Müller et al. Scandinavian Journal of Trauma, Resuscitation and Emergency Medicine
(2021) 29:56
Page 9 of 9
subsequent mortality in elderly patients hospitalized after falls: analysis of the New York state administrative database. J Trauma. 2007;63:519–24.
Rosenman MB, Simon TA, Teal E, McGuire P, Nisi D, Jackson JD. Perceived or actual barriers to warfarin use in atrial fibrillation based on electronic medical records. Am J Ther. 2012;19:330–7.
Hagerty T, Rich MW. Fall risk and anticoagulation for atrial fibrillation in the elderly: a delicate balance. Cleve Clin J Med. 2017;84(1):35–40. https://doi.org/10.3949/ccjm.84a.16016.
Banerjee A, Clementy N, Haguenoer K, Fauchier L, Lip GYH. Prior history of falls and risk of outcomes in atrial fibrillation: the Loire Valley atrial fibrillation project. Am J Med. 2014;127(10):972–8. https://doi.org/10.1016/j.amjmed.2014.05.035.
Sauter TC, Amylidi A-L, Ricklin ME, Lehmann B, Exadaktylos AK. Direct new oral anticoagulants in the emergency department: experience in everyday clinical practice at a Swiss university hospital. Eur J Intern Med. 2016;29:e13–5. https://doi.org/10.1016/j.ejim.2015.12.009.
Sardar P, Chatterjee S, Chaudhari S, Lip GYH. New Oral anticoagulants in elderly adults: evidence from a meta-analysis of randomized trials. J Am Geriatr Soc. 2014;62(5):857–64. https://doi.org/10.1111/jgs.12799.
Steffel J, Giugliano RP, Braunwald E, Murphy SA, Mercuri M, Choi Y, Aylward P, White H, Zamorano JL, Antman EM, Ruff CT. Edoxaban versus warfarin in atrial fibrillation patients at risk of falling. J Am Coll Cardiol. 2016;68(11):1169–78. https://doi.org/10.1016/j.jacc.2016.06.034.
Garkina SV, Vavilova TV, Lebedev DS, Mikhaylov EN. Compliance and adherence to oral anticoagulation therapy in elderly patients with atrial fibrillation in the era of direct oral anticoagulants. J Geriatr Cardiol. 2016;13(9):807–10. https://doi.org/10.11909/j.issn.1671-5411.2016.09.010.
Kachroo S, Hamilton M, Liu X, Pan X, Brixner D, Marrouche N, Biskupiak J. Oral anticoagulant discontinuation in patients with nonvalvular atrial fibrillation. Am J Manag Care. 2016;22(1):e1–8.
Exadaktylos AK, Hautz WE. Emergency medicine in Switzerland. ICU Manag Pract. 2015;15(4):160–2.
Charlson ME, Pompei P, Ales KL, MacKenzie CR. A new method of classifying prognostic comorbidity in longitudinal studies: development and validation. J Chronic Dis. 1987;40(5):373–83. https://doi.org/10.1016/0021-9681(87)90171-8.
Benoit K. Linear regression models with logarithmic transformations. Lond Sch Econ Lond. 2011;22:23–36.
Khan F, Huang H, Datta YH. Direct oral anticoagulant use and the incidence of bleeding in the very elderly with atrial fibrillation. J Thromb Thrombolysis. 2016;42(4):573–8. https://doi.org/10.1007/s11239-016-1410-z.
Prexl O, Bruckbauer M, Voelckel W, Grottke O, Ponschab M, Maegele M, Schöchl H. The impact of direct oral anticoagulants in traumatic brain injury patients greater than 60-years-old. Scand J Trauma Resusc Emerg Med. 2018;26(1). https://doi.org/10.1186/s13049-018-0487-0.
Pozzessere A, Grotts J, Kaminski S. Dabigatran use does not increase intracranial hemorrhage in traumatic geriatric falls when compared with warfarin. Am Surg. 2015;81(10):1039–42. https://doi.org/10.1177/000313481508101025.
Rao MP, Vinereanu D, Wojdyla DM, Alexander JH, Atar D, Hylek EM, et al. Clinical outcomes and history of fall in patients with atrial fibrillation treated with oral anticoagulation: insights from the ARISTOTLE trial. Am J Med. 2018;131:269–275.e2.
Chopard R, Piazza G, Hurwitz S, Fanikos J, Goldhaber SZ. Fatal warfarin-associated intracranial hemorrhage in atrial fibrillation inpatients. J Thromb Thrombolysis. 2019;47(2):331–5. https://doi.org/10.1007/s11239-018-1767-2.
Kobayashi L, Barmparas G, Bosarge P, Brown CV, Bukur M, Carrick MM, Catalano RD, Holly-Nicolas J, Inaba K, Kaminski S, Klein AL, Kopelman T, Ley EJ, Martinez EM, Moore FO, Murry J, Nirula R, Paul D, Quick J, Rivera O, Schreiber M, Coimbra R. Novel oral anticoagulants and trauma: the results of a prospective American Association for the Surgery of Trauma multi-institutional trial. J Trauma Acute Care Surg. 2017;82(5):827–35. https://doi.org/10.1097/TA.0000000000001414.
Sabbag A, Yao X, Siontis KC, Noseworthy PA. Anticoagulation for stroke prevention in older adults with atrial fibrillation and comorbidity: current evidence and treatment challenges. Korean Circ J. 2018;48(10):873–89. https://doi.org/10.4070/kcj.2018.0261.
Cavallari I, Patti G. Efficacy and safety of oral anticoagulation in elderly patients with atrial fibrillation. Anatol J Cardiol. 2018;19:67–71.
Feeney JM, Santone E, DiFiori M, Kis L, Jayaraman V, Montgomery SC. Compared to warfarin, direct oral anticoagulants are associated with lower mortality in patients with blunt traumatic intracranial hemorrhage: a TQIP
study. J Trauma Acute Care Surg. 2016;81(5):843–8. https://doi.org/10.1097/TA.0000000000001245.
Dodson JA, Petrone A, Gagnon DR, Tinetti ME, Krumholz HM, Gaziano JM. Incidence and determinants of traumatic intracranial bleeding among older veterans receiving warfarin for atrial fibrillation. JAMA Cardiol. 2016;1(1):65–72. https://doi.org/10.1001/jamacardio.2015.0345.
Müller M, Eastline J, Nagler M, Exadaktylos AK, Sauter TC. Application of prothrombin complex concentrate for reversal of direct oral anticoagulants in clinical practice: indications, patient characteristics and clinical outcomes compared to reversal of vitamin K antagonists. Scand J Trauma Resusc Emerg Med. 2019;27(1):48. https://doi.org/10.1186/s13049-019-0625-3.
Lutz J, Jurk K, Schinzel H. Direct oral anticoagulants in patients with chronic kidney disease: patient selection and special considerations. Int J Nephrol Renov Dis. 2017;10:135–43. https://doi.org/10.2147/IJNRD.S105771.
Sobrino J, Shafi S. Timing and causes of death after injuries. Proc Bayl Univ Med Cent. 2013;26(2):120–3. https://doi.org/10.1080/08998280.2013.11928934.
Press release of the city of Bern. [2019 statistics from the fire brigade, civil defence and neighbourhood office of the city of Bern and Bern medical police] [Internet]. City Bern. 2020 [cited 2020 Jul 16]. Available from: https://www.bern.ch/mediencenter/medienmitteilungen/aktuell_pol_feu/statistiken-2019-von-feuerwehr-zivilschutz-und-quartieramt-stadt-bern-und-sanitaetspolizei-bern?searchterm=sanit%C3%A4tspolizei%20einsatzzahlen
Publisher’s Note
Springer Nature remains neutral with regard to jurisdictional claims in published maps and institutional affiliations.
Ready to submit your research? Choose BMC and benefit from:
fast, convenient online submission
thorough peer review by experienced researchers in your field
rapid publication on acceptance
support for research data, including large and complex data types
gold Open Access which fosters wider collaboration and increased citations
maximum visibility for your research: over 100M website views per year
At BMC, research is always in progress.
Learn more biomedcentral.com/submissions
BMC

-- Exercise prompt --
Could the entire listing be repeated exactly as written?

-- Result of this task --
Müller et al. Scandinavian Journal of Trauma, Resuscitation and Emergency Medicine
(2021) 29:56
Page 9 of 9
subsequent mortality in elderly patients hospitalized after falls: analysis of the New York state administrative database. J Trauma. 2007;63:519–24.
Rosenman MB, Simon TA, Teal E, McGuire P, Nisi D, Jackson JD. Perceived or actual barriers to warfarin use in atrial fibrillation based on electronic medical records. Am J Ther. 2012;19:330–7.
Hagerty T, Rich MW. Fall risk and anticoagulation for atrial fibrillation in the elderly: a delicate balance. Cleve Clin J Med. 2017;84(1):35–40. https://doi.org/10.3949/ccjm.84a.16016.
Banerjee A, Clementy N, Haguenoer K, Fauchier L, Lip GYH. Prior history of falls and risk of outcomes in atrial fibrillation: the Loire Valley atrial fibrillation project. Am J Med. 2014;127(10):972–8. https://doi.org/10.1016/j.amjmed.2014.05.035.
Sauter TC, Amylidi A-L, Ricklin ME, Lehmann B, Exadaktylos AK. Direct new oral anticoagulants in the emergency department: experience in everyday clinical practice at a Swiss university hospital. Eur J Intern Med. 2016;29:e13–5. https://doi.org/10.1016/j.ejim.2015.12.009.
Sardar P, Chatterjee S, Chaudhari S, Lip GYH. New Oral anticoagulants in elderly adults: evidence from a meta-analysis of randomized trials. J Am Geriatr Soc. 2014;62(5):857–64. https://doi.org/10.1111/jgs.12799.
Steffel J, Giugliano RP, Braunwald E, Murphy SA, Mercuri M, Choi Y, Aylward P, White H, Zamorano JL, Antman EM, Ruff CT. Edoxaban versus warfarin in atrial fibrillation patients at risk of falling. J Am Coll Cardiol. 2016;68(11):1169–78. https://doi.org/10.1016/j.jacc.2016.06.034.
Garkina SV, Vavilova TV, Lebedev DS, Mikhaylov EN. Compliance and adherence to oral anticoagulation therapy in elderly patients with atrial fibrillation in the era of direct oral anticoagulants. J Geriatr Cardiol. 2016;13(9):807–10. https://doi.org/10.11909/j.issn.1671-5411.2016.09.010.
Kachroo S, Hamilton M, Liu X, Pan X, Brixner D, Marrouche N, Biskupiak J. Oral anticoagulant discontinuation in patients with nonvalvular atrial fibrillation. Am J Manag Care. 2016;22(1):e1–8.
Exadaktylos AK, Hautz WE. Emergency medicine in Switzerland. ICU Manag Pract. 2015;15(4):160–2.
Charlson ME, Pompei P, Ales KL, MacKenzie CR. A new method of classifying prognostic comorbidity in longitudinal studies: development and validation. J Chronic Dis. 1987;40(5):373–83. https://doi.org/10.1016/0021-9681(87)90171-8.
Benoit K. Linear regression models with logarithmic transformations. Lond Sch Econ Lond. 2011;22:23–36.
Khan F, Huang H, Datta YH. Direct oral anticoagulant use and the incidence of bleeding in the very elderly with atrial fibrillation. J Thromb Thrombolysis. 2016;42(4):573–8. https://doi.org/10.1007/s11239-016-1410-z.
Prexl O, Bruckbauer M, Voelckel W, Grottke O, Ponschab M, Maegele M, Schöchl H. The impact of direct oral anticoagulants in traumatic brain injury patients greater than 60-years-old. Scand J Trauma Resusc Emerg Med. 2018;26(1). https://doi.org/10.1186/s13049-018-0487-0.
Pozzessere A, Grotts J, Kaminski S. Dabigatran use does not increase intracranial hemorrhage in traumatic geriatric falls when compared with warfarin. Am Surg. 2015;81(10):1039–42. https://doi.org/10.1177/000313481508101025.
Rao MP, Vinereanu D, Wojdyla DM, Alexander JH, Atar D, Hylek EM, et al. Clinical outcomes and history of fall in patients with atrial fibrillation treated with oral anticoagulation: insights from the ARISTOTLE trial. Am J Med. 2018;131:269–275.e2.
Chopard R, Piazza G, Hurwitz S, Fanikos J, Goldhaber SZ. Fatal warfarin-associated intracranial hemorrhage in atrial fibrillation inpatients. J Thromb Thrombolysis. 2019;47(2):331–5. https://doi.org/10.1007/s11239-018-1767-2.
Kobayashi L, Barmparas G, Bosarge P, Brown CV, Bukur M, Carrick MM, Catalano RD, Holly-Nicolas J, Inaba K, Kaminski S, Klein AL, Kopelman T, Ley EJ, Martinez EM, Moore FO, Murry J, Nirula R, Paul D, Quick J, Rivera O, Schreiber M, Coimbra R. Novel oral anticoagulants and trauma: the results of a prospective American Association for the Surgery of Trauma multi-institutional trial. J Trauma Acute Care Surg. 2017;82(5):827–35. https://doi.org/10.1097/TA.0000000000001414.
Sabbag A, Yao X, Siontis KC, Noseworthy PA. Anticoagulation for stroke prevention in older adults with atrial fibrillation and comorbidity: current evidence and treatment challenges. Korean Circ J. 2018;48(10):873–89. https://doi.org/10.4070/kcj.2018.0261.
Cavallari I, Patti G. Efficacy and safety of oral anticoagulation in elderly patients with atrial fibrillation. Anatol J Cardiol. 2018;19:67–71.
Feeney JM, Santone E, DiFiori M, Kis L, Jayaraman V, Montgomery SC. Compared to warfarin, direct oral anticoagulants are associated with lower mortality in patients with blunt traumatic intracranial hemorrhage: a TQIP
study. J Trauma Acute Care Surg. 2016;81(5):843–8. https://doi.org/10.1097/TA.0000000000001245.
Dodson JA, Petrone A, Gagnon DR, Tinetti ME, Krumholz HM, Gaziano JM. Incidence and determinants of traumatic intracranial bleeding among older veterans receiving warfarin for atrial fibrillation. JAMA Cardiol. 2016;1(1):65–72. https://doi.org/10.1001/jamacardio.2015.0345.
Müller M, Eastline J, Nagler M, Exadaktylos AK, Sauter TC. Application of prothrombin complex concentrate for reversal of direct oral anticoagulants in clinical practice: indications, patient characteristics and clinical outcomes compared to reversal of vitamin K antagonists. Scand J Trauma Resusc Emerg Med. 2019;27(1):48. https://doi.org/10.1186/s13049-019-0625-3.
Lutz J, Jurk K, Schinzel H. Direct oral anticoagulants in patients with chronic kidney disease: patient selection and special considerations. Int J Nephrol Renov Dis. 2017;10:135–43. https://doi.org/10.2147/IJNRD.S105771.
Sobrino J, Shafi S. Timing and causes of death after injuries. Proc Bayl Univ Med Cent. 2013;26(2):120–3. https://doi.org/10.1080/08998280.2013.11928934.
Press release of the city of Bern. [2019 statistics from the fire brigade, civil defence and neighbourhood office of the city of Bern and Bern medical police] [Internet]. City Bern. 2020 [cited 2020 Jul 16]. Available from: https://www.bern.ch/mediencenter/medienmitteilungen/aktuell_pol_feu/statistiken-2019-von-feuerwehr-zivilschutz-und-quartieramt-stadt-bern-und-sanitaetspolizei-bern?searchterm=sanit%C3%A4tspolizei%20einsatzzahlen
Publisher’s Note
Springer Nature remains neutral with regard to jurisdictional claims in published maps and institutional affiliations.
Ready to submit your research? Choose BMC and benefit from:
fast, convenient online submission
thorough peer review by experienced researchers in your field
rapid publication on acceptance
support for research data, including large and complex data types
gold Open Access which fosters wider collaboration and increased citations
maximum visibility for your research: over 100M website views per year
At BMC, research is always in progress.
Learn more biomedcentral.com/submissions
BMC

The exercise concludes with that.